Dataset excerpts:
┄┄┄┄┄┄

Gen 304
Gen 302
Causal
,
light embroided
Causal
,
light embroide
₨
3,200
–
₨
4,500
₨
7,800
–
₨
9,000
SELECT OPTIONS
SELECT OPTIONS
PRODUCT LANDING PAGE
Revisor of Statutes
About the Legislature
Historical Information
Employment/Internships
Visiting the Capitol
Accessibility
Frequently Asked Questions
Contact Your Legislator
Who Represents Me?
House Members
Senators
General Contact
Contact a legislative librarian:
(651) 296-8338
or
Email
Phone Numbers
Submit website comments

┄┄┄┄┄┄

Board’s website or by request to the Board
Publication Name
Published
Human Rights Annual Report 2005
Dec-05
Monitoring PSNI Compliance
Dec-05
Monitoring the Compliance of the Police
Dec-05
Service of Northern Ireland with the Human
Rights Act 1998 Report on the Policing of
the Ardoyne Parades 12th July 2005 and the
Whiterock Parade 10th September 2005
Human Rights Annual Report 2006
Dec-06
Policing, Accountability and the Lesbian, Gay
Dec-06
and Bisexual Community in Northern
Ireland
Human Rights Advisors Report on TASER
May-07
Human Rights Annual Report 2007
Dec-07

┄┄┄┄┄┄

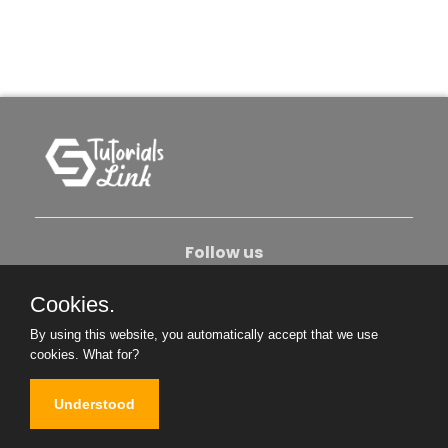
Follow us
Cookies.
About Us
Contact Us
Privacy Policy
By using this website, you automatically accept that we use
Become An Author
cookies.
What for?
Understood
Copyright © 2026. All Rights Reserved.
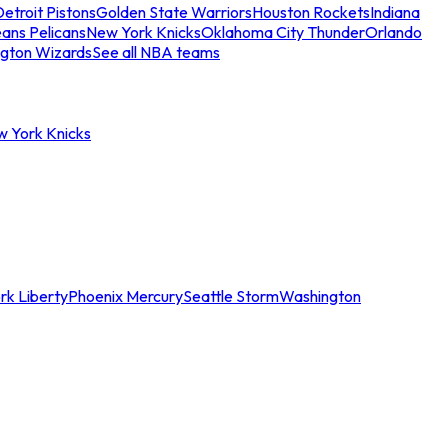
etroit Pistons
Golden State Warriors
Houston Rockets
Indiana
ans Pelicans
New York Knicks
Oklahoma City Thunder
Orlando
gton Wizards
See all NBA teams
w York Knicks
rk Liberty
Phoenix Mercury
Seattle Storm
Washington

┄┄┄┄┄┄

What the exercise asks:
Out of the entries above, write out only the lines between the line holding "Contact Your Legislator" and the line holding "Submit website comments", inclusive, each exactly as given.

Result of the exercise:
Contact Your Legislator
Who Represents Me?
House Members
Senators
General Contact
Contact a legislative librarian:
(651) 296-8338
or
Email
Phone Numbers
Submit website comments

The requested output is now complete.